Another major theme that the play deals with is identity crisis. The Blacks in the American land had lost their identity as humans. They were verbally, physically and psychologically abused and were treated as things. They were even refused basic needs of human beings and in order to inflict psychological pain and force them to internalise their condition as no better than inanimate things they were most often addressed as ‘it’. There was a deliberate effort on the whites to keep the Black people nameless and call them as niggers. The Black people in Amiri Baraka’s plays continuously fight against identity crisis and hence they are identified in his plays either through their actions or their relation with the others in the play. The Whites too in this play, quite surprisingly, are depicted as nameless people. This might be read as an artistic attempt of Amiri Baraka to hint at the subversion of roles that is depicted in the later part of the play.

The play also deals with another significant theme of power struggle. The Black Criminal who takes control on the White family wants to establish his power over the White family, sort of dream come true for him. Whereas, there are indications made by the White family that speak about their attempt to resist it, they ultimately fail. The nonsensical language, the Father’s utterance about his past in his sleep amply speaks about their attempts to give up and resist the dominance that the Black Criminal was trying to build over them. However, the involvement of the white family in the nigger dance ultimately establishes the dominance of the Black over the white, a future that the playwright tries to visualise.

The play also deals, though very subtly, with the theme of despair, loss and shame on one hand and an overwhelming sense of contentment and satisfaction on accomplishing the desired objectives on the other hand. Home on the Range was written by Amiri Baraka in the late 1960s, when he had already achieved a heightened sense of Black consciousness and was almost successful in achieving a nationalistic spirit. The play through the presence of the White family and the Black Criminal and later the crowd of black people depict the despair and sense of loss of control, position and respect of the White as they encounter the Black Criminal.
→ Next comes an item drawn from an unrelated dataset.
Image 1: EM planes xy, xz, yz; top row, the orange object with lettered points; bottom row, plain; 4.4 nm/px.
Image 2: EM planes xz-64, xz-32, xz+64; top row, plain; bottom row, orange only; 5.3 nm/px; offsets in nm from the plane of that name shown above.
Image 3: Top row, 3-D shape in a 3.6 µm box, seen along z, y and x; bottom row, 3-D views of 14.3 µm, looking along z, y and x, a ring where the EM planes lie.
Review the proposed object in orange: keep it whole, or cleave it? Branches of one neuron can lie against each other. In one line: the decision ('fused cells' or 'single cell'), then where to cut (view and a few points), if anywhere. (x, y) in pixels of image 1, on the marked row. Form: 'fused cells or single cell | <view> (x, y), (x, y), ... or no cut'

The play also subverts the theme of assimilation. The Afro- American literature always focussed on the Black’s conscious efforts to assimilate the White culture. However, in Home on the Range, Amiri Baraka interrogates the concept of assimilation as understood by the Blacks and subverts it by showing the White family trying to assimilate the Black culture in their endeavour to become a part of the Black Nigger Party and dance with them. It also symbolically indicates the end of White sophisticated culture and reign and the rise of the Blacks into power where they will be dictating on the Whites as happened in the White household.